** WHAT YOU SHOULD DO **
Everything below from the line with "Random Quote Generator" through the line with "Code for 2024 Hydroinformatics class." should be copied exactly, and nothing else; leave out the pictures.

** DATA SHOWN **

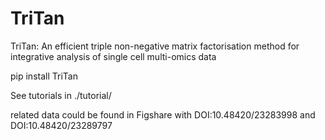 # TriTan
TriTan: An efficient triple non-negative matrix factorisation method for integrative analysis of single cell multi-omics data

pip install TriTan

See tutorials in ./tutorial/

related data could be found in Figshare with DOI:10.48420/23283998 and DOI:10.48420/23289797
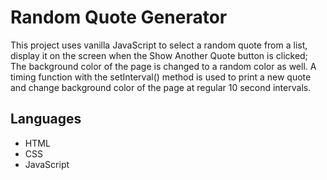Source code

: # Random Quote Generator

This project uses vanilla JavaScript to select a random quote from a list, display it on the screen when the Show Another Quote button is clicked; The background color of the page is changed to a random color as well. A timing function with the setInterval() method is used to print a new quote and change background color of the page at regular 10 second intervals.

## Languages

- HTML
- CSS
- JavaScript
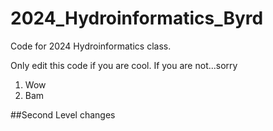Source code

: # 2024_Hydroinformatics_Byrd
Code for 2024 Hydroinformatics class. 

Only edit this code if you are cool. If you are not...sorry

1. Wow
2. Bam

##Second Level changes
...
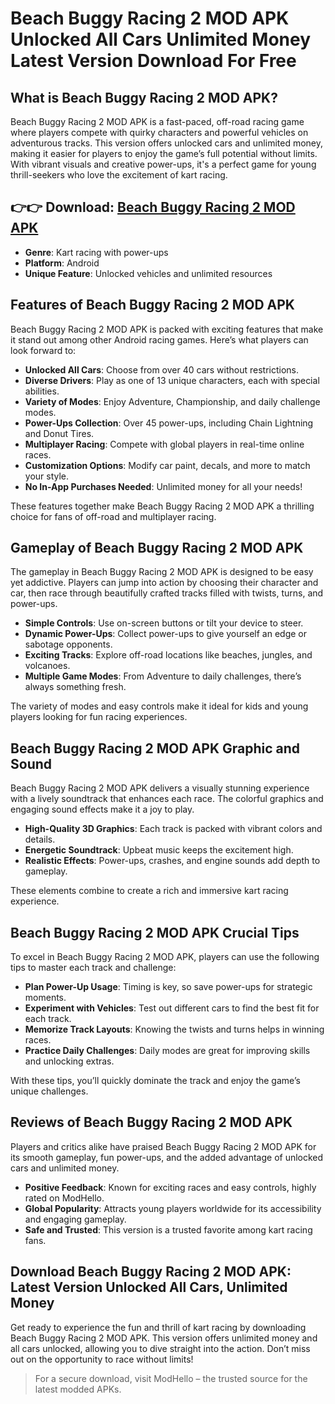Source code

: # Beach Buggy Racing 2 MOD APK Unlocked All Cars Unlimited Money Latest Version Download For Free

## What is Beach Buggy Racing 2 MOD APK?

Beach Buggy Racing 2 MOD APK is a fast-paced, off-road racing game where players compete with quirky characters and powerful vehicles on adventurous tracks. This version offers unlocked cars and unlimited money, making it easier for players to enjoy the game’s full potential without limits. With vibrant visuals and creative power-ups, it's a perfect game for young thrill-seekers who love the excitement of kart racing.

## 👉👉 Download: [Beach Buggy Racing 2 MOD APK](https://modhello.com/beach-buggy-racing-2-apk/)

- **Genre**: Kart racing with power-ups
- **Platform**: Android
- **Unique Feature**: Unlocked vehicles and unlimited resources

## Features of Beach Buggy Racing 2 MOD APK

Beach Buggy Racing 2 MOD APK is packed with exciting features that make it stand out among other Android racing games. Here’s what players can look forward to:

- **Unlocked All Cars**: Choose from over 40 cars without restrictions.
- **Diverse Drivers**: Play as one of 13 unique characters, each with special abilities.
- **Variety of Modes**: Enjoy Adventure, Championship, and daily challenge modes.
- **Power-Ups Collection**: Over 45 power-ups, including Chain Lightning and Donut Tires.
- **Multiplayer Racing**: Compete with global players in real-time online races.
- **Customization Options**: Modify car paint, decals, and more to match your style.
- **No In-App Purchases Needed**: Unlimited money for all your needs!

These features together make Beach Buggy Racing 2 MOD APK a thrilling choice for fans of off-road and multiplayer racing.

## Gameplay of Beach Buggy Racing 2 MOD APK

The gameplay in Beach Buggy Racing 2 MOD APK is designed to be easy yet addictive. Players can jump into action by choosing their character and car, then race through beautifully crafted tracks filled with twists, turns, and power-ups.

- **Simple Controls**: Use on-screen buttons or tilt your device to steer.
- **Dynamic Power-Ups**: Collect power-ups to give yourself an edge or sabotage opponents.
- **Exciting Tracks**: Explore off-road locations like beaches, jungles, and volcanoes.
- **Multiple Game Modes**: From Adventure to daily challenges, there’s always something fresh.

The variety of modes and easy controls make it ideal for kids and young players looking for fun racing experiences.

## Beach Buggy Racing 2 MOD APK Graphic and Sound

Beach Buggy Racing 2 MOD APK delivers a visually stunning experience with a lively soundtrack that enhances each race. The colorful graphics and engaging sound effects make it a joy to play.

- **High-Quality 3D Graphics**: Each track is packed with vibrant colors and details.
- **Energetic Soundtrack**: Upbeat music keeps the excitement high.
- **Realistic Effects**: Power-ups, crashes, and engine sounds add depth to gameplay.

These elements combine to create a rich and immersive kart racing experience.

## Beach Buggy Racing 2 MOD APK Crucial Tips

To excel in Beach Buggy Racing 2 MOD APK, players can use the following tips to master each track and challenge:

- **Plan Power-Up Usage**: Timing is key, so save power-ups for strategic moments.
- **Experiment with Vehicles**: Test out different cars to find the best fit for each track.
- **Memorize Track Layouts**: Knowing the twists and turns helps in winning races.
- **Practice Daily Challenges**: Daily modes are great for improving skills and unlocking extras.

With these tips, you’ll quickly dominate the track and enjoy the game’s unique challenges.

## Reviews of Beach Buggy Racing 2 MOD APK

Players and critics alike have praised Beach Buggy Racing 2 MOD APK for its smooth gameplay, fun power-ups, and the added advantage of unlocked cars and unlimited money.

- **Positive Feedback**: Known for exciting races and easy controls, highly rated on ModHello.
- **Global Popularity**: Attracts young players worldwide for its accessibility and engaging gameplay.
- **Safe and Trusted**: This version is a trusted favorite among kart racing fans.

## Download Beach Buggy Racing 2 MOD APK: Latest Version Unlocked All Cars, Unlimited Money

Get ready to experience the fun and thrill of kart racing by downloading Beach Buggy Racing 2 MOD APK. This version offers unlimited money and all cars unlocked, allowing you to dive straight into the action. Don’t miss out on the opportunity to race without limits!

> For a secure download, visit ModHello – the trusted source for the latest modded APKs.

** WRITTEN ANSWER **
: # Random Quote Generator

This project uses vanilla JavaScript to select a random quote from a list, display it on the screen when the Show Another Quote button is clicked; The background color of the page is changed to a random color as well. A timing function with the setInterval() method is used to print a new quote and change background color of the page at regular 10 second intervals.

## Languages

- HTML
- CSS
- JavaScript
Source code

: # 2024_Hydroinformatics_Byrd
Code for 2024 Hydroinformatics class. 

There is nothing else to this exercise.